Sony si prepara a svelare le sue carte per il mercato orientale con un nuovo State of Play dedicato esclusivamente ai titoli provenienti da Giappone e Asia. L'appuntamento è fissato per domani, 11 novembre, alle 23:00 ora italiana, e rappresenta un'occasione ghiotta per tutti gli appassionati di JRPG, action game nipponici e produzioni asiatiche che da sempre caratterizzano il catalogo PlayStation. La scelta di dedicare un evento specifico a questa regione sottolinea l'importanza strategica del mercato orientale per Sony Interactive Entertainment, storicamente fucina di alcune delle IP più iconiche del panorama videoludico.
L'evento è stato ufficialmente denominato "State of Play Japan" dalla casa nipponica, un dettaglio tutt'altro che casuale che evidenzia il focus geografico della presentazione. Gli sviluppatori giapponesi hanno da sempre un rapporto privilegiato con le piattaforme PlayStation, e questo showcase potrebbe riservare sorprese significative per chi attende novità su franchise consolidati o nuove proprietà intellettuali provenienti dal Sol Levante.
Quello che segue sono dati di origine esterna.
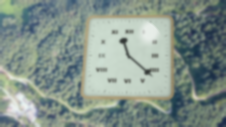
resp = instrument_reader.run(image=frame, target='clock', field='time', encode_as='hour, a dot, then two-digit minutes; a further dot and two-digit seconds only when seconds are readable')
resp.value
11.22
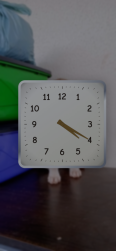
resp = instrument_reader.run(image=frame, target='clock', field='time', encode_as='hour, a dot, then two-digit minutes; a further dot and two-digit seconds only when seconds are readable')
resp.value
4.20
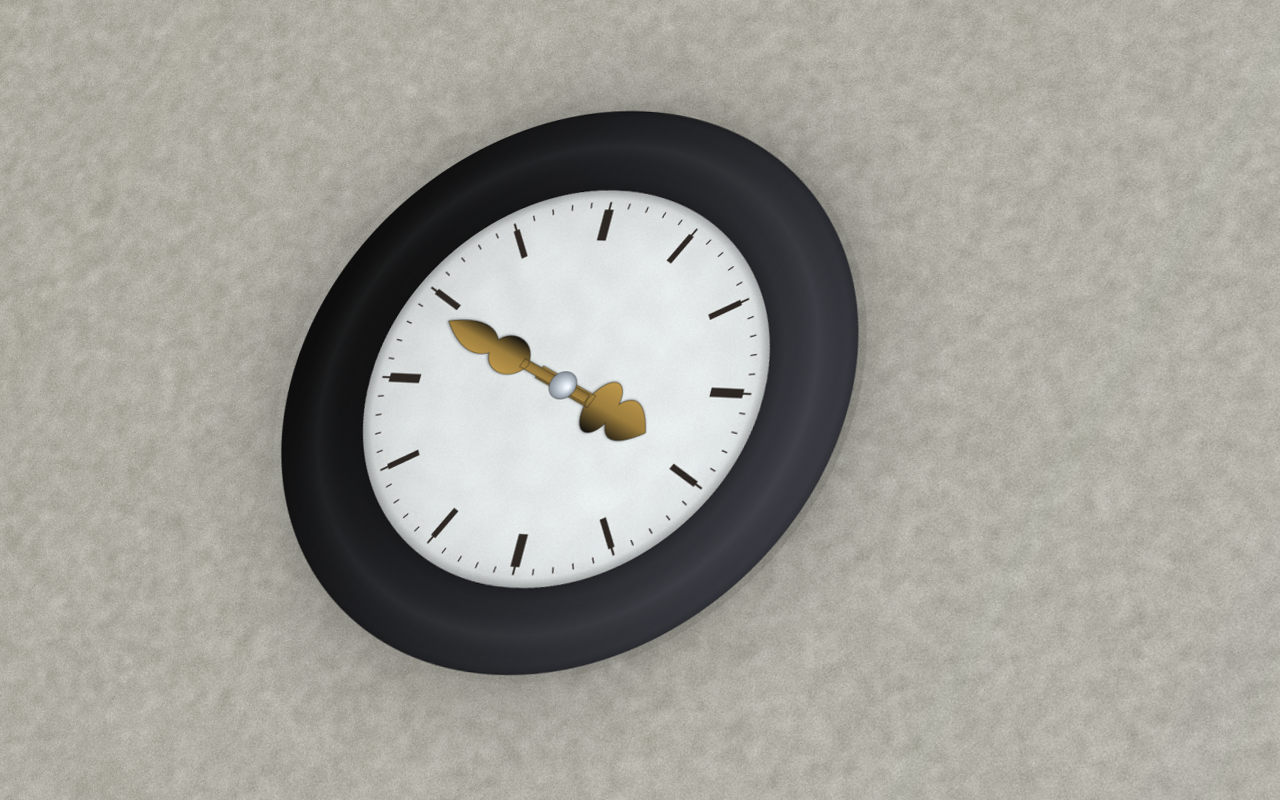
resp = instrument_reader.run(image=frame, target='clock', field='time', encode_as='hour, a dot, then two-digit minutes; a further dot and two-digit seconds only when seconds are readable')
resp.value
3.49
Le aspettative della community sono già alle stelle, considerando che il gaming giapponese sta vivendo una vera e propria rinascita negli ultimi anni. Tra possibili aggiornamenti su titoli già annunciati e potenziali reveal inediti, gli occhi saranno puntati su studi di sviluppo come Capcom, Square Enix, Bandai Namco, Koei Tecmo e le divisioni interne di Sony stesse, senza dimenticare realtà indie che stanno emergendo con forza dal mercato asiatico.
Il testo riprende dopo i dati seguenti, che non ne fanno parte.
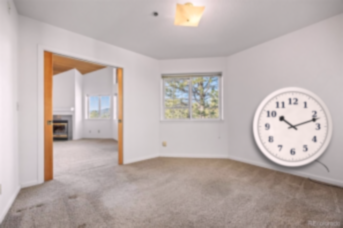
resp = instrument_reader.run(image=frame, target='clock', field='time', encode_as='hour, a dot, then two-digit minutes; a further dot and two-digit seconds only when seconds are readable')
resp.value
10.12
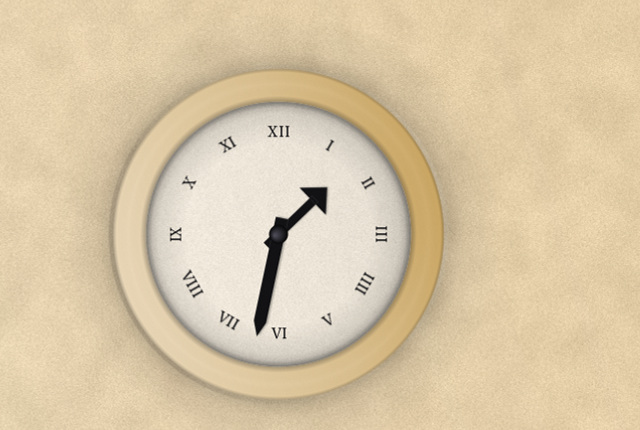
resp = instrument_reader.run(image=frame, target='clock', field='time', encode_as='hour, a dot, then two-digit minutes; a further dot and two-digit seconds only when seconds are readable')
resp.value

La durata dello showcase non è stata ancora comunicata ufficialmente, ma gli State of Play tematici solitamente oscillano tra i 20 e i 40 minuti di contenuti, concentrandosi su trailer gameplay, interviste agli sviluppatori e date di uscita concrete.
Vale la pena ricordare che Sony ha adottato negli ultimi anni una strategia di comunicazione frammentata, preferendo eventi digitali mirati a specifici segmenti di pubblico piuttosto che mega-conferenze generaliste. Questa scelta permette di valorizzare meglio singole aree geografiche e generi videoludici, evitando la dispersione tipica delle presentazioni onnicomprensive.